──────── Materials provided ────────
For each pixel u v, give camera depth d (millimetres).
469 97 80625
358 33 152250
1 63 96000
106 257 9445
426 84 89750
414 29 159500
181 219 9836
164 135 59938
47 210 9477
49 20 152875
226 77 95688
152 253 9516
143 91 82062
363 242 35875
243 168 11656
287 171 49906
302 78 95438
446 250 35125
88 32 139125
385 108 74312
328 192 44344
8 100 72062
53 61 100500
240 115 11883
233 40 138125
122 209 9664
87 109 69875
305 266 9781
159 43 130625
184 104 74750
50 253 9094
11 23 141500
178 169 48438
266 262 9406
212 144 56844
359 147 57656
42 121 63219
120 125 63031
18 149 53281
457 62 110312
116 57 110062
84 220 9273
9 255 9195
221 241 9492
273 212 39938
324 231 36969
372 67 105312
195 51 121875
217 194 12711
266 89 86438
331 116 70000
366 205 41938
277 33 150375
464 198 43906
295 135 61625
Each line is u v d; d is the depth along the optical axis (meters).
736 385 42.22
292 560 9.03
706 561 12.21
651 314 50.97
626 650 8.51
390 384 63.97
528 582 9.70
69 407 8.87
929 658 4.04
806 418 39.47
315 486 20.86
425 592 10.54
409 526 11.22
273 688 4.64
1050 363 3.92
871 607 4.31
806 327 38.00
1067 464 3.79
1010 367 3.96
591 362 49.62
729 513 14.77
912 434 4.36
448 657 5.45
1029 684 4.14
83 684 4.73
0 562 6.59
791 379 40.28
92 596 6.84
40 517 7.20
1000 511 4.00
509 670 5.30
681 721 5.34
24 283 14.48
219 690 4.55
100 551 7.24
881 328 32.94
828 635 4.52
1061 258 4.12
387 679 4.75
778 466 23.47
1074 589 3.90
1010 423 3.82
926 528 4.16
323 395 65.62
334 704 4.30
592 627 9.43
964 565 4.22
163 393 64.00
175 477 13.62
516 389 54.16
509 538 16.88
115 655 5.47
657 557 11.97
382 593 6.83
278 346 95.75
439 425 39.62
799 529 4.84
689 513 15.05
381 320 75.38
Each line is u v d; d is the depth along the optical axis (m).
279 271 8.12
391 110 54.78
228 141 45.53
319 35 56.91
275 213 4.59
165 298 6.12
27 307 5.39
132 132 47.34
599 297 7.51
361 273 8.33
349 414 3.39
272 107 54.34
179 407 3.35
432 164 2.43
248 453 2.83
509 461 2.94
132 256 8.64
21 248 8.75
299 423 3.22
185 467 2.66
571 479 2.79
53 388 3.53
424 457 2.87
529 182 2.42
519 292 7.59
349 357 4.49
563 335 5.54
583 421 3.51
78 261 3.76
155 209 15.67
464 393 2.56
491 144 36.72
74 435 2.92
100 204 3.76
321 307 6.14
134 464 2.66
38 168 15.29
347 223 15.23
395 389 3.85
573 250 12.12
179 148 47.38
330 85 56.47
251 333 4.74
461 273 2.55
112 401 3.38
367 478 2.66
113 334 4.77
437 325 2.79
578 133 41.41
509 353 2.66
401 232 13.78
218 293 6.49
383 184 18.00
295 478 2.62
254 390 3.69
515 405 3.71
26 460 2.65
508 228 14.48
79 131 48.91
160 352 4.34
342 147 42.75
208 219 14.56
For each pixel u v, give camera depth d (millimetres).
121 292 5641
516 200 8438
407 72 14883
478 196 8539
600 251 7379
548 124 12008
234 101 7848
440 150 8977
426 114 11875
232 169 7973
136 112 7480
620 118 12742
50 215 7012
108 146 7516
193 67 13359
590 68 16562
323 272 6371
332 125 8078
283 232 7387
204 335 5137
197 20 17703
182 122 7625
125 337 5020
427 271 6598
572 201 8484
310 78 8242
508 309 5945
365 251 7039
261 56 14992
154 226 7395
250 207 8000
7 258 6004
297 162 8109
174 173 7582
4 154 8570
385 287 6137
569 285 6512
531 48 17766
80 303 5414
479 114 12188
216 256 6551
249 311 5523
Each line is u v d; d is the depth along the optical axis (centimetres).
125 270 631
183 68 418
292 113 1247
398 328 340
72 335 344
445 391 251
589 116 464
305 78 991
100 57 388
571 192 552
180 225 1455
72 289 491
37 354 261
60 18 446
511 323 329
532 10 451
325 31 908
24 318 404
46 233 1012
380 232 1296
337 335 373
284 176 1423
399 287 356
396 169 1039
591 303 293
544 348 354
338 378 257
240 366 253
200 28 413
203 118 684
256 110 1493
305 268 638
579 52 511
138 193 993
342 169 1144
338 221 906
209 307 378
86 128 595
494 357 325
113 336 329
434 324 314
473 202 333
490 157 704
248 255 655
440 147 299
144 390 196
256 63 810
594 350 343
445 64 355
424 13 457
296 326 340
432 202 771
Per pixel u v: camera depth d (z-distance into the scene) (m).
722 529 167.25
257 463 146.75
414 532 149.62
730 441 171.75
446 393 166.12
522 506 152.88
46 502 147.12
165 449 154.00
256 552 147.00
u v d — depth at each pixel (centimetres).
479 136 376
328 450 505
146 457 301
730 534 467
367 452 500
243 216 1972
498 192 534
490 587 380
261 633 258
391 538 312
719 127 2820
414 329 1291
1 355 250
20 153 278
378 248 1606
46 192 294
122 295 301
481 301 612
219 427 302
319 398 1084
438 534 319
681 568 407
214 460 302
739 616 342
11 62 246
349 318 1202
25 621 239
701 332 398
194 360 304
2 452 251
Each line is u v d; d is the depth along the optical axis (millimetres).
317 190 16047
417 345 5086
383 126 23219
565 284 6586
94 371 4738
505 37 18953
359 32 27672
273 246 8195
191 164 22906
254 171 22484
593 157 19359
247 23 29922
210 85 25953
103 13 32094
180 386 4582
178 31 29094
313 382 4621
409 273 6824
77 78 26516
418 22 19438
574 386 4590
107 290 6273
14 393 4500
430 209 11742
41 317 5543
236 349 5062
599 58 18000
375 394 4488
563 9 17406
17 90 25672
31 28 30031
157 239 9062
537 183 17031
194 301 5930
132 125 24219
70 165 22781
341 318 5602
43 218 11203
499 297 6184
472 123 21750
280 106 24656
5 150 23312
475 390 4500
────────
• Assigned task
Would you print, exactly as written, every line above from the one holding "256 110 1493" through the one holding "256 552 147.00", with both included and no other lines?

• Answer space
256 110 1493
305 268 638
579 52 511
138 193 993
342 169 1144
338 221 906
209 307 378
86 128 595
494 357 325
113 336 329
434 324 314
473 202 333
490 157 704
248 255 655
440 147 299
144 390 196
256 63 810
594 350 343
445 64 355
424 13 457
296 326 340
432 202 771
Per pixel u v: camera depth d (z-distance into the scene) (m).
722 529 167.25
257 463 146.75
414 532 149.62
730 441 171.75
446 393 166.12
522 506 152.88
46 502 147.12
165 449 154.00
256 552 147.00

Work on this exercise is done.